A iniciativa não se tratava apenas de currículo. “Queríamos descobrir de quais tópicos de matemática os alunos gostavam, como conseguiam aprender e o que seria útil para eles na vida e em seu cotidiano”, resume. Ela define sua pesquisa como “cognitiva social”, já que se preocupa com a aprendizagem social que naturalmente se integra à realidade do estudante e lhe possibilita dar respostas aos problemas e desafios diários.

 

Segundo a pesquisadora, foram feitas muitas descobertas, a partir de experimentos com materiais diversos, como no ensino dos números fracionários. “Nós aprendemos muito a partir de dúvidas dos estudantes, tais como: não tem dezena nas frações? Por que o ‘um’ de fração é quadrado ou redondo e o dos números naturais, palito ou ficha?”, exemplifica.

 

Um dos empecilhos à aprendizagem, em sua visão, está justamente no formalismo e na semântica. “A matemática costuma colocar um nome complicado no início de cada capítulo. Os livros não relacionam os conteúdos entre si”, critica.
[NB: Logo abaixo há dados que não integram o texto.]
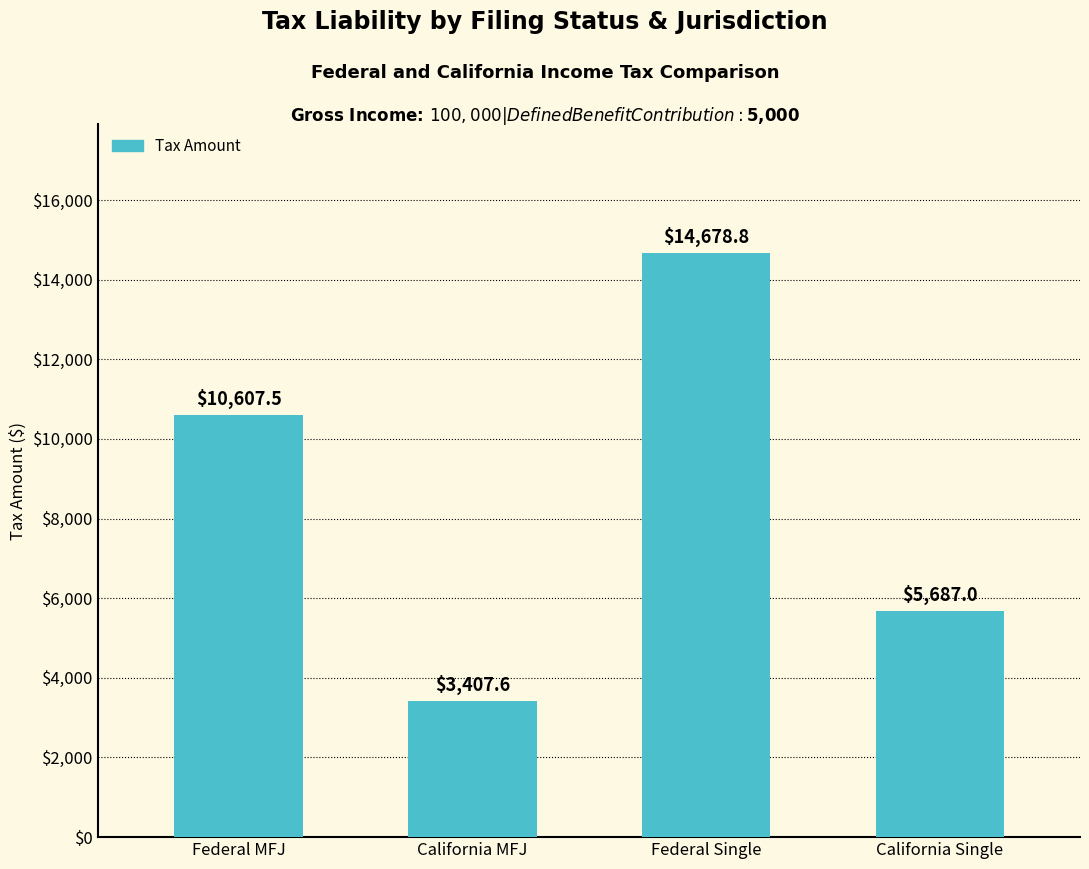

What is the minimum value shown in the chart?

3407.6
Além de publicações em periódicos científicos, o trabalho motivou diversas atividades de extensão, como seminários e cursos para professores de escola pública.

 

PROJETOS NÃO CESSAM – Até o ano passado, a educadora atuava no Centro de Formação de Professores da UnB (Cefop), onde coordenava equipes de capacitação para secretarias de educação em todo o país. “Estava constantemente escrevendo, orientando e participando das demandas do centro”, relata.

 

Atualmente, a professora Nilza está envolvida em uma publicação sobre o projeto realizado na UnB na década de 1980. Ela também foi convidada a escrever um livro sobre o ensino de cálculo. Em função de outros compromissos assumidos, não sabe dizer se conseguirá realizar esse desejo. Além disso, participa constantemente de eventos na área de educação.

 

“Continuo envolvida, sim, mas há algo que nunca fiz na área acadêmica e científica: nunca orientei uma pesquisa nos moldes tradicionais”, admite. A grande preocupação, hoje, é a demora em implantar propostas e mudar modelos de aprendizado no ensino básico: “É um processo lento e a sensação que tenho é a de que cada pesquisa em ensino precisa ser recomeçada. Por outro lado, eu reconheço a dificuldade do professor, que tem muito aluno e conteúdo a dar, e pouco tempo para se dedicar a buscar novas ferramentas”.

 

Apesar dessa percepção, próxima de completar 83 anos de idade, Nilza acredita que conseguiu contribuir para o campo da educação matemática. Parafraseando o escritor José Saramago, quando indagado sobre o que mais ele poderia querer, a professora diz: “Eu queria ter mais tempo”.

 

A cerimônia de entrega dos títulos de pesquisador emérito do CNPq de 2019 será realizada no Rio de Janeiro, no mês de maio, em data a ser definida. Vale lembrar que a UnB tem outros professores que também tiveram o mesmo reconhecimento, como Nagib Nassar, do Instituto de Ciências Biológicas, em 2018, e Othon Leonardos, do Instituto de Geociências, em 2017.